EXERCISE PROMPT: Lay out the lines of the listing as a numbered list, from its first line through the line containing "dollar side, I", both included, and omit any blank lines.

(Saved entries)
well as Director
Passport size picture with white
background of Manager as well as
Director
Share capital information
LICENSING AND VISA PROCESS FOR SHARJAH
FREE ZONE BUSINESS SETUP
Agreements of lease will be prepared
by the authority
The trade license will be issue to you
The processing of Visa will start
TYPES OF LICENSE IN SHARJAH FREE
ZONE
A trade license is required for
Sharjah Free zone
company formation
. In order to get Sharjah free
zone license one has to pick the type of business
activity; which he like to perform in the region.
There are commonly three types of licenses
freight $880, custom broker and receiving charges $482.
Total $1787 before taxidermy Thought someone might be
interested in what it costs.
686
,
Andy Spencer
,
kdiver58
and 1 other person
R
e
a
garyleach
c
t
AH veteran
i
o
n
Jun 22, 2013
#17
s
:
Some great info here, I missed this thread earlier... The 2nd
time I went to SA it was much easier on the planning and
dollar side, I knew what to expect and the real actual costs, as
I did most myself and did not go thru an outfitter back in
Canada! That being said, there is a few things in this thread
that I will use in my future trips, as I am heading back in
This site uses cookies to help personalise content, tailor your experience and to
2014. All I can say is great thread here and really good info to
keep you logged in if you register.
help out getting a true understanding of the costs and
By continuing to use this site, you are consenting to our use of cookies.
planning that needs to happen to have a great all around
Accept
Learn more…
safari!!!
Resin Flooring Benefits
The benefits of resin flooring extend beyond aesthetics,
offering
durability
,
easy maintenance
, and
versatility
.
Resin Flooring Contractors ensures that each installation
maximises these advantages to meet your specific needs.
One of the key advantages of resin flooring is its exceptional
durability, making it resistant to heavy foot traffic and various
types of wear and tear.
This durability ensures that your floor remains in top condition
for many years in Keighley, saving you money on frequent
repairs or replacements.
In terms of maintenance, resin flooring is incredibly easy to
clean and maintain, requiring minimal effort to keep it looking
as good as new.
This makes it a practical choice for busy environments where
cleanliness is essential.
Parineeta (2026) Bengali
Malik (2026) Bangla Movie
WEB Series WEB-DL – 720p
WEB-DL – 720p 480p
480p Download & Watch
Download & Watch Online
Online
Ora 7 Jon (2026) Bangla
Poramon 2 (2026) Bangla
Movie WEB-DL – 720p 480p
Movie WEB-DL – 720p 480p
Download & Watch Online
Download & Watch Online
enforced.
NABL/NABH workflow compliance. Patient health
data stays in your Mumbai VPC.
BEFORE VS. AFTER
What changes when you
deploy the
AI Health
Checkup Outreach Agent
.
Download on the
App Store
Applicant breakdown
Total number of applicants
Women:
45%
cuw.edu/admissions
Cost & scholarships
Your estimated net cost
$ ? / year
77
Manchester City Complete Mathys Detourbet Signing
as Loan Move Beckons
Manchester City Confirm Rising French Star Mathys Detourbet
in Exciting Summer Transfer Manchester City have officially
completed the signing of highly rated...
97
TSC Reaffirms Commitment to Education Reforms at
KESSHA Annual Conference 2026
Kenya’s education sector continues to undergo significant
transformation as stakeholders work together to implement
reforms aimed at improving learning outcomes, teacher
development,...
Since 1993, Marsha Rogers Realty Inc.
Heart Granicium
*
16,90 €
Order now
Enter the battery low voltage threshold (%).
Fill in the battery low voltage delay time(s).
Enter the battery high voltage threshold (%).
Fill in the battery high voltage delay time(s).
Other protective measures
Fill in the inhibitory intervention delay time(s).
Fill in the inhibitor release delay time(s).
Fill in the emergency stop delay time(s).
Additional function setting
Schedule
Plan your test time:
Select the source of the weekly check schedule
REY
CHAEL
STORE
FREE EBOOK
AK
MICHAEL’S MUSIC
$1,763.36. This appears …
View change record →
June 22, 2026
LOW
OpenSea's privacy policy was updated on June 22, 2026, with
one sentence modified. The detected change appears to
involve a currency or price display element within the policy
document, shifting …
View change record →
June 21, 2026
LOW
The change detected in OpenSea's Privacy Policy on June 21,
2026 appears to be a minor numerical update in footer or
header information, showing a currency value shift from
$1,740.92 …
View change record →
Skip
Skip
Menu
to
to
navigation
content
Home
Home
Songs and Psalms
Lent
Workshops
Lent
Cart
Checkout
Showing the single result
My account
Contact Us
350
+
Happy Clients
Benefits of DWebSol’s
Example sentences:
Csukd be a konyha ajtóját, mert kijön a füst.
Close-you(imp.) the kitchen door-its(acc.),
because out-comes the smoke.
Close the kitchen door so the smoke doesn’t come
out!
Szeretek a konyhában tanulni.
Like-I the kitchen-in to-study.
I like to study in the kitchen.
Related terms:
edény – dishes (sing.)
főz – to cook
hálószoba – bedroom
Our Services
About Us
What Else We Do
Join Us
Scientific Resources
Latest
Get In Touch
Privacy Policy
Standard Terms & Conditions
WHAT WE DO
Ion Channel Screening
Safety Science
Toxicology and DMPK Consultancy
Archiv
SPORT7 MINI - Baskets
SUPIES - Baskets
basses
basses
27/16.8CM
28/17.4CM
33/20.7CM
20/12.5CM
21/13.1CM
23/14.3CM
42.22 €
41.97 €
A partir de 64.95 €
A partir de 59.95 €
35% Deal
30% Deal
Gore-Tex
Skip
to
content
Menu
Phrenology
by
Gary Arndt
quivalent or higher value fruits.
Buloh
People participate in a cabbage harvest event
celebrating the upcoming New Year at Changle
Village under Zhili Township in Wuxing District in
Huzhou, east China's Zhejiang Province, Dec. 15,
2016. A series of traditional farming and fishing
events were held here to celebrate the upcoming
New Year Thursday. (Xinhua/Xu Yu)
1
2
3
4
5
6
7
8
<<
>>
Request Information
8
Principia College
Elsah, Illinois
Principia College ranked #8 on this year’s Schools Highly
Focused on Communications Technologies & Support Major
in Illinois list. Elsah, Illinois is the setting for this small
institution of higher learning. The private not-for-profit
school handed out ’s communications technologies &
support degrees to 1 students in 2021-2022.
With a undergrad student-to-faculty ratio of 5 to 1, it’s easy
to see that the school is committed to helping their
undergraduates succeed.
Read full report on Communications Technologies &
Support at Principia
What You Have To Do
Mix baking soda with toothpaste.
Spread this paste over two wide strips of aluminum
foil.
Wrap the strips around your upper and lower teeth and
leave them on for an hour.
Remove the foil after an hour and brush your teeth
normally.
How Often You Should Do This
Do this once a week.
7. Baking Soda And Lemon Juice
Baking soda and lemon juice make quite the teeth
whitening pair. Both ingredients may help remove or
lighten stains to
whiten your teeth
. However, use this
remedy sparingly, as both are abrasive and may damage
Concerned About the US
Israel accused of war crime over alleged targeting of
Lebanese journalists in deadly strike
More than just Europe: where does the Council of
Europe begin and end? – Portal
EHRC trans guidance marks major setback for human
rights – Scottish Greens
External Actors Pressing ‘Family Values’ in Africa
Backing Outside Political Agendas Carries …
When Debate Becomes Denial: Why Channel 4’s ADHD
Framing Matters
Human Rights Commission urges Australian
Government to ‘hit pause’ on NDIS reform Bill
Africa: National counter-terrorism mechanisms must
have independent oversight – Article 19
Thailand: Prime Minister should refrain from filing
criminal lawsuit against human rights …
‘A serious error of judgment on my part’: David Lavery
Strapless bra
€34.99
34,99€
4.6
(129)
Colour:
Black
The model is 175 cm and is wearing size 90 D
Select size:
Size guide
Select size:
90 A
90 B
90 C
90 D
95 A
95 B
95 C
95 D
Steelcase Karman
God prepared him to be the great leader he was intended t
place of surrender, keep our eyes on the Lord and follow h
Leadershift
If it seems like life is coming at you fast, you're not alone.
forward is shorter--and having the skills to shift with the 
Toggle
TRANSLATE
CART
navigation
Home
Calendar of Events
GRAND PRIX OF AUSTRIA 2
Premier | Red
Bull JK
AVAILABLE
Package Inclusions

SOLVED PROBLEM:
1. well as Director
2. Passport size picture with white
3. background of Manager as well as
4. Director
5. Share capital information
6. LICENSING AND VISA PROCESS FOR SHARJAH
7. FREE ZONE BUSINESS SETUP
8. Agreements of lease will be prepared
9. by the authority
10. The trade license will be issue to you
11. The processing of Visa will start
12. TYPES OF LICENSE IN SHARJAH FREE
13. ZONE
14. A trade license is required for
15. Sharjah Free zone
16. company formation
17. . In order to get Sharjah free
18. zone license one has to pick the type of business
19. activity; which he like to perform in the region.
20. There are commonly three types of licenses
21. freight $880, custom broker and receiving charges $482.
22. Total $1787 before taxidermy Thought someone might be
23. interested in what it costs.
24. 686
25. ,
26. Andy Spencer
27. ,
28. kdiver58
29. and 1 other person
30. R
31. e
32. a
33. garyleach
34. c
35. t
36. AH veteran
37. i
38. o
39. n
40. Jun 22, 2013
41. #17
42. s
43. :
44. Some great info here, I missed this thread earlier... The 2nd
45. time I went to SA it was much easier on the planning and
46. dollar side, I knew what to expect and the real actual costs, as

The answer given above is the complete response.